Analyze the Domains of the Function: y = -1/3x² + 2/3x - 1/3

Find the positive and negative domains of the function below:

$y=-\frac{1}{3}x^2+\frac{2}{3}x-\frac{1}{3}$

To solve this problem, we'll follow these steps:

• Step 1: Identify the roots of the quadratic function.
• Step 2: Use the roots to determine intervals.
• Step 3: Test each interval to determine if the function is positive or negative.

Now, let's work through each step:
Step 1: The quadratic function is $y = -\frac{1}{3}x^2 + \frac{2}{3}x - \frac{1}{3}$. We apply the quadratic formula $x = \frac{-b \pm \sqrt{b^2 - 4ac}}{2a}$ to find the roots, where $a = -\frac{1}{3}$, $b = \frac{2}{3}$, and $c = -\frac{1}{3}$.

Calculating the discriminant $b^2 - 4ac$:

$\left(\frac{2}{3}\right)^2 - 4\left(-\frac{1}{3}\right)\left(-\frac{1}{3}\right) = \frac{4}{9} - \frac{4}{9} = 0$.

The discriminant is zero, indicating a repeated root at:

$x = \frac{-\frac{2}{3}}{2\left(-\frac{1}{3}\right)} = 1$.

Step 2: The repeated root is $x = 1$. For $x < 1$ and $x > 1$, evaluate the sign of the function.

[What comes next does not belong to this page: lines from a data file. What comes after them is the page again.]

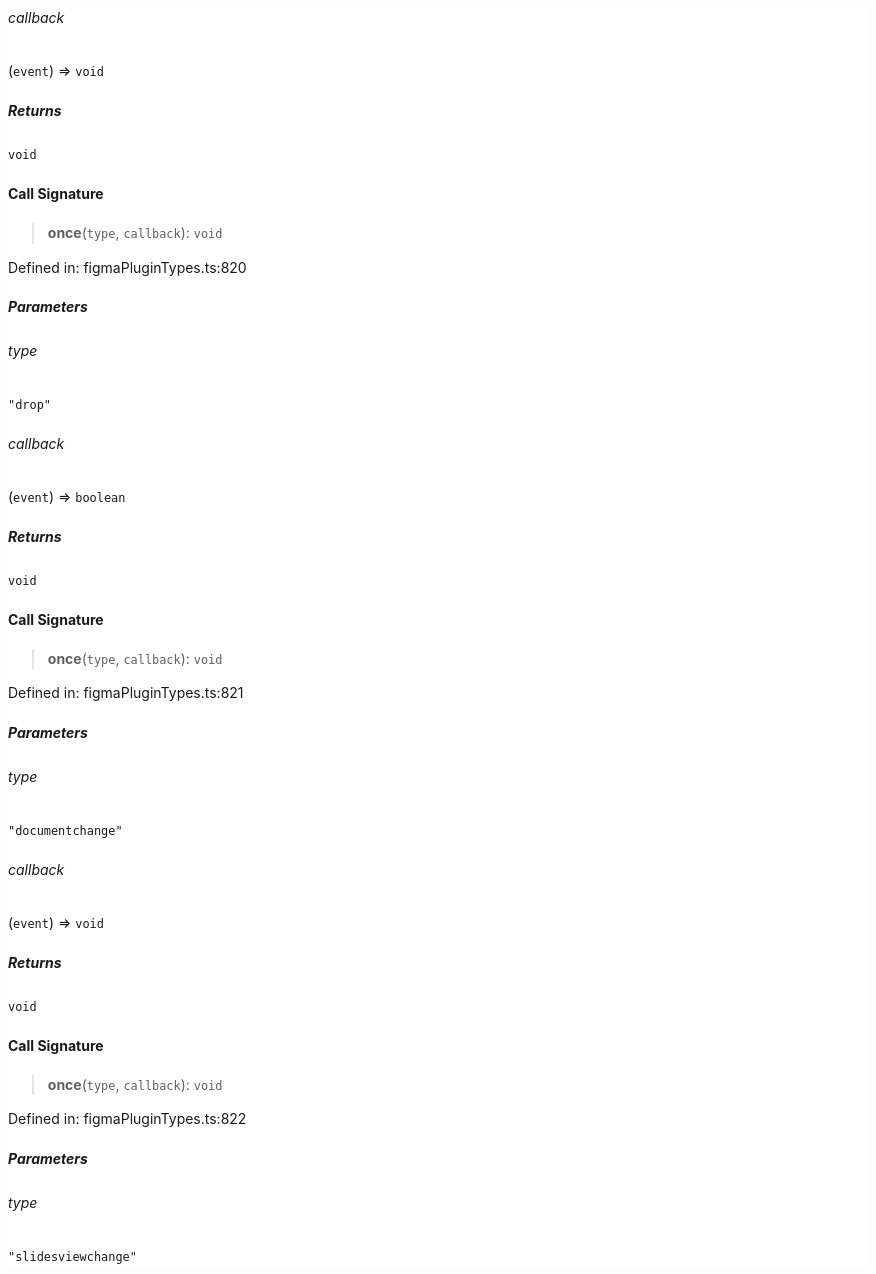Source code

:###### callback

(`event`) => `void`

##### Returns

`void`

#### Call Signature

> **once**(`type`, `callback`): `void`

Defined in: figmaPluginTypes.ts:820

##### Parameters

###### type

`"drop"`

###### callback

(`event`) => `boolean`

##### Returns

`void`

#### Call Signature

> **once**(`type`, `callback`): `void`

Defined in: figmaPluginTypes.ts:821

##### Parameters

###### type

`"documentchange"`

###### callback

(`event`) => `void`

##### Returns

`void`

#### Call Signature

> **once**(`type`, `callback`): `void`

Defined in: figmaPluginTypes.ts:822

##### Parameters

###### type

`"slidesviewchange"`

Step 3: Testing intervals:

• For $x = 0$ (as a test point for $x < 1$), substitute into the original function:

$y = -\frac{1}{3}(0)^2 + \frac{2}{3}(0) - \frac{1}{3} = -\frac{1}{3}$. The function is negative.

• For $x > 1$, any positive $x$ will substitute into the function and confirm it remains negative, as the parabola opens downwards and cannot turn positive again.

Therefore, the solution to the problem is:

$x < 0 : x \ne 1$, and $x > 0$: none.